I smiled as Aurora and Conner ran around the backyard. They rolled in it like it was a massive pillow of feathers that could cushion every fall. The grass was reflecting the shining sun and the dark green of the spruce trees contrasted the lime green of the lawn. I was just admiring the glittering, crystal-blue lake in the distance when Stacy came to sit by me. Her light brown hair glistened in the midday sunlight and her blue eyes reminded me of the color of the Aurora Borealis that fateful night five years ago.
“Aren't they precious?” she mused.
I nodded. At that moment, Aurora (who had just pinned Conner to the ground) came running onto my lap.
“Hi daddy,” she said, swinging her dirty-blonde hair.
“Hello darling.” I tapped her nose. “Are you having fun with Conner?”
She nodded dramatically. “Yeah! I love the lake-house!” She jumped off my lap to go play with Conner again and I laughed as she swung him around.

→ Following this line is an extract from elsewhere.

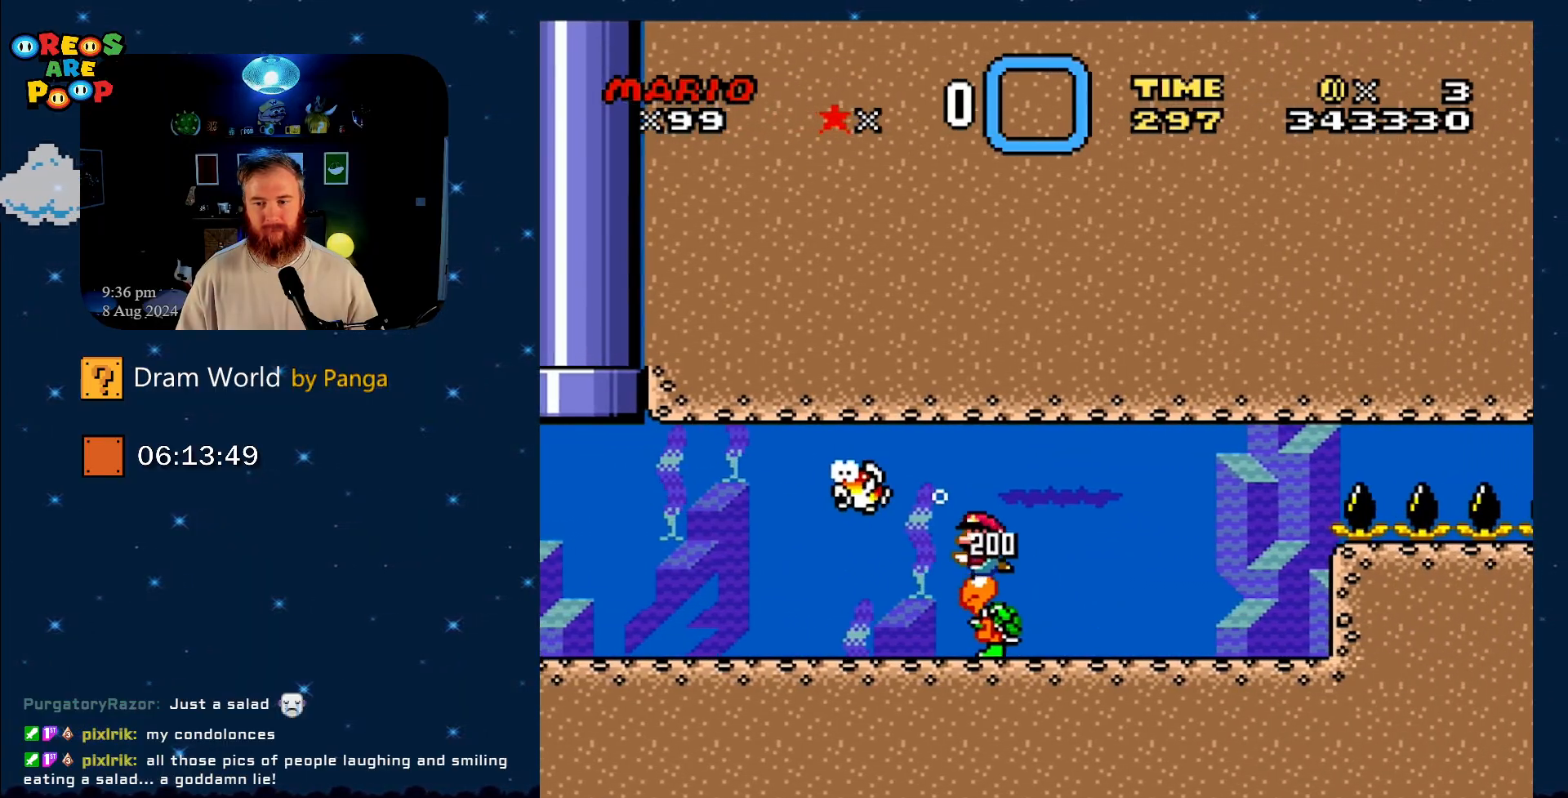
{"buttons": ["Y", "DPAD_DOWN"], "events": [[100, "DPAD_LEFT", "up"]]}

Stacy tapped my arm before getting up and going to join them. She had a permanent limp due to the severe frostbite and hypothermia she had succumbed to five years prior when we were trapped in the arctic. I had lost a couple of my toes and two of my fingers, and had to take walking therapy classes after the incident, but the fact was, we were alive. And I marveled at this fact as my wife and my two children played with each other. Life is so precious and so finite. And I learned that the hard way, but I'm glad that I did.
Right about then, I felt like the happiest man on this massive Earth of ours. I got up to join them.